Do you know about the less famous sibling of the gradient descent step?
It’s a proximal step, and here’s how it works.
Suppose you have a point z and want to take a step toward minimizing a function f(x). We can solve a mini-optimization problem that has both f(x) and a penalty for how far we move from z. This is known as a proximal operation. Specifically, the proximal solves
min α·f (x ) + ½ |x − z|²,
where α is the step size. The solution for various choices of α is illustrated in the animation above. The x-coordinate of the circle at the minimum of the white curve gives the proximal step.
Although evaluating proximal steps requires solving a mini-optimization problem,
in many important instances these subproblems have explicit formulas, even if the function itself is not smooth.

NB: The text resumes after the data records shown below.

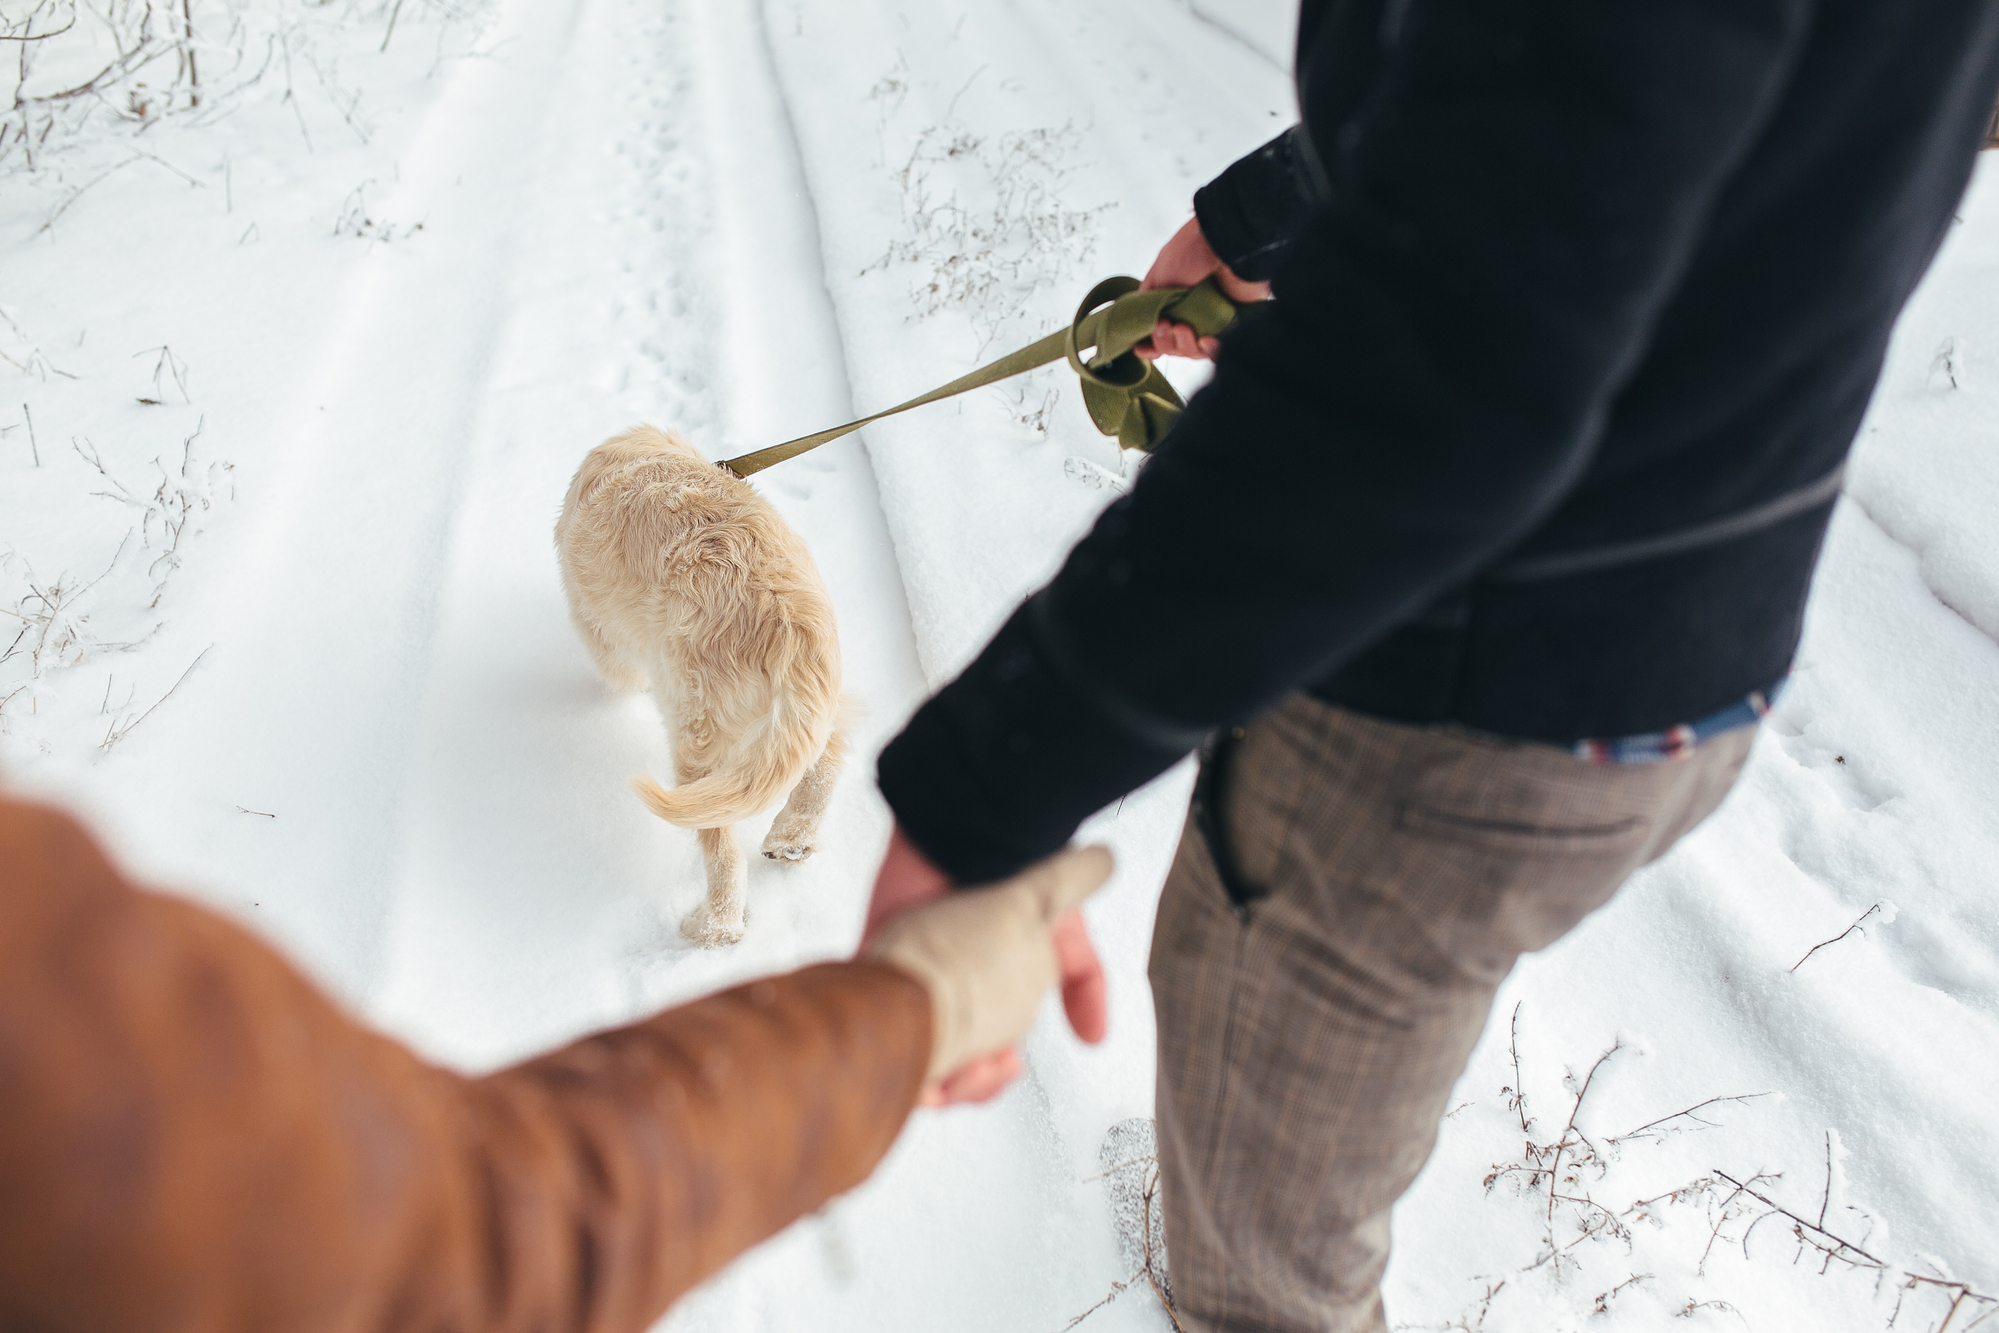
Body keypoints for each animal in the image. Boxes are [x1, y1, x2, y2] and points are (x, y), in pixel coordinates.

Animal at [555, 427, 851, 947]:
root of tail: (784, 617)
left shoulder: (599, 630)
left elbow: (618, 671)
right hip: (814, 703)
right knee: (830, 754)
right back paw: (791, 840)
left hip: (700, 732)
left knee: (724, 851)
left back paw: (714, 927)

For an L1 norm, it’s a soft shrink.
For a hard constraint, it’s a projection.
For a quadratic, it’s an average.
When solving high-dimensional problems, these simple and cheap-to-evaluate formulas can be quite useful. Often, they are a single piece of the updates for a more sophisticated optimization algorithm (e.g. in Davis-Yin splitting, ADMM, DRS).
For a next step on learning more, I recommend Lieven Vandenberghe’s slides:
Cheers,
Howard
p.s. For readers familiar with ODEs, gradient steps can be viewed as Foward Euler and proximal steps as Backward Euler.